3.5. Катарсис у Аристотеля
Из сохранившихся свидетельств, можно сделать вывод, что в античную эпоху явление катарсиса (т. е. очищения) было в центре внимания философов. Видимо, не случайно греческие мудрецы привязывали его к основным категориям своих учений (Гераклит – к огню, Пифагор – к музыке и числам, Платон – к душе и телу). Существовали и другие точки зрения, от религиозных до поэтико-эстетических. Но все это стороны хорошо известного явления, связанного с жертвоприношением (заклание «козла отпущения»), а затем с театром. Общим для них является то, что катарсис – это интенсивно окрашенное, ни с чем не сопоставимое психофизическое состояние, обусловленное строго определенным стечением обстоятельств. Оно возникает при восприятии искусства и приводит к «просветлению», «избавлению», «исцелению» души. «Понятно поэтому, – свидетельствует О. Фрейденберг, – что обряды очищения сопровождали мистерии и драматическую обрядность как дубликат; такое очищение называлось «катарсис» или «катармос» и заключалось в убиении жертвенного животного. В то же время «жизнь» представляется в анимистический период как «душа», и самое «очищение-жизнь», дальше – «очищение жизни» обращается в «очищение души»» (Фрейденберг, 154).

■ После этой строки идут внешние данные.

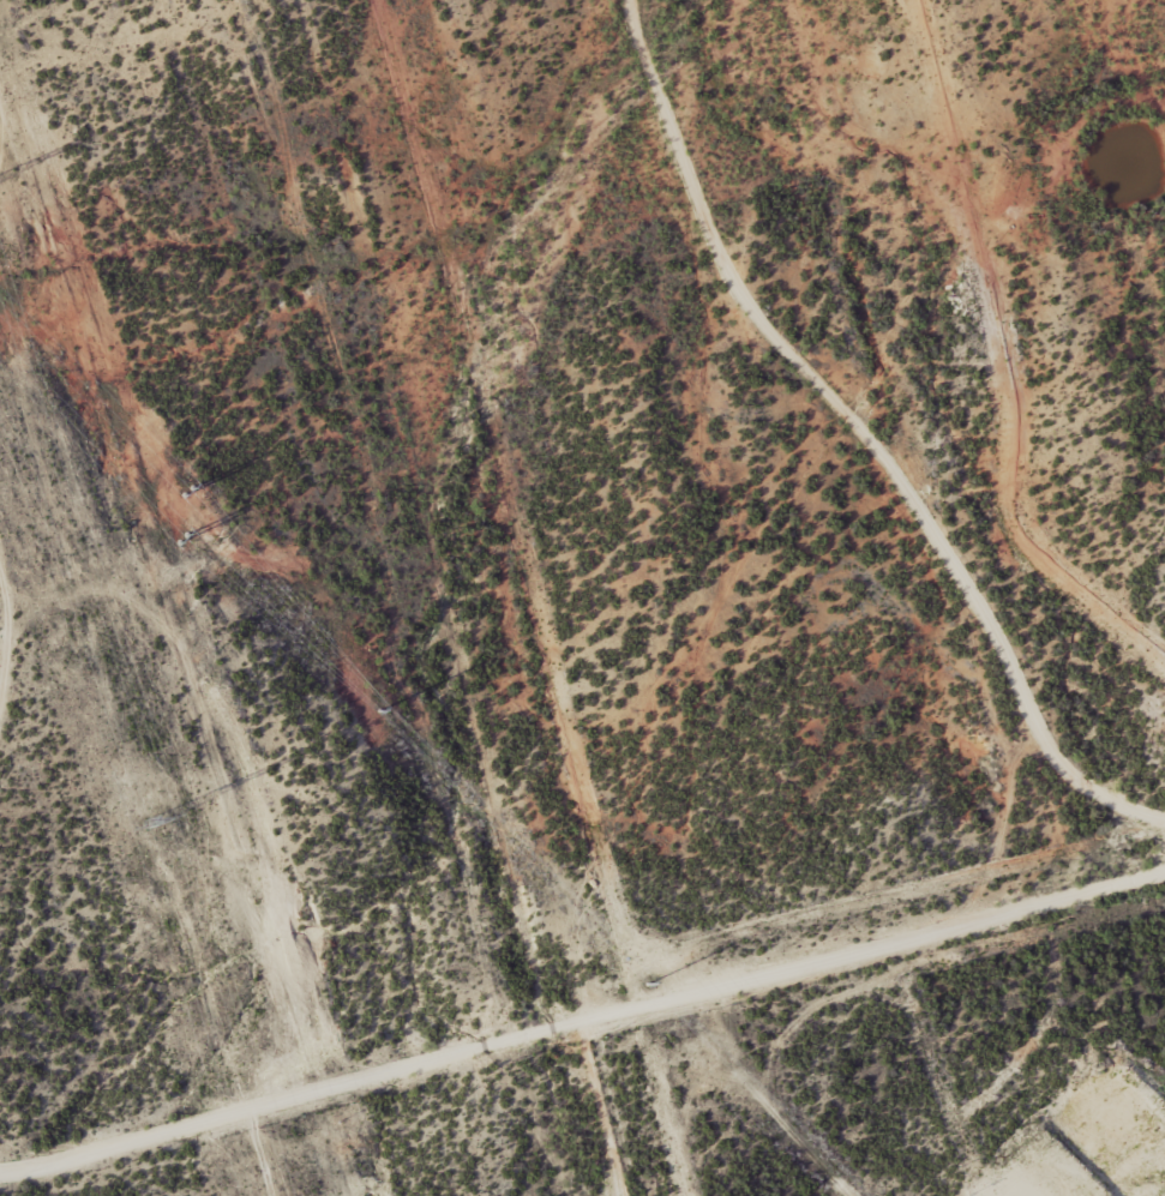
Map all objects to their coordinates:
road: (951, 265)
road: (873, 379)
power tower: (187, 493)
power tower: (184, 541)
power tower: (379, 711)
power tower: (151, 825)
road: (895, 925)
power tower: (646, 983)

Концепции пифагорейцев и Аристотеля имеют точки соприкосновения в контексте диалогической парадигмы. Однако катарсис пифагорейцев сегодня труднее отделить от представления об эстетическом удовольствии. Взгляды Аристотеля сохранили актуальность в результате выбора им театра как места возникновения катарсиса (в отличие от изобразительного искусства как места подражания, мимесиса), который посредством «сострадания и страха совершает очищение» (Аристотель, 1984). Однако если отвлечься от мысли, что зритель непременно должен испытать страх, особенно когда героя на сцене «убивает» родственник, что показывают именно трагедию, а не комедию[36], то можно сказать, что эта концепция до настоящего времени не превзойдена другими авторами и актуальна. Она актуальна потому, что в трагедии создается (особенно у Еврипида) структура диалога с партнером, в которую зритель легко вовлекается посредством идентификации себя с героем (Морено, с. 3).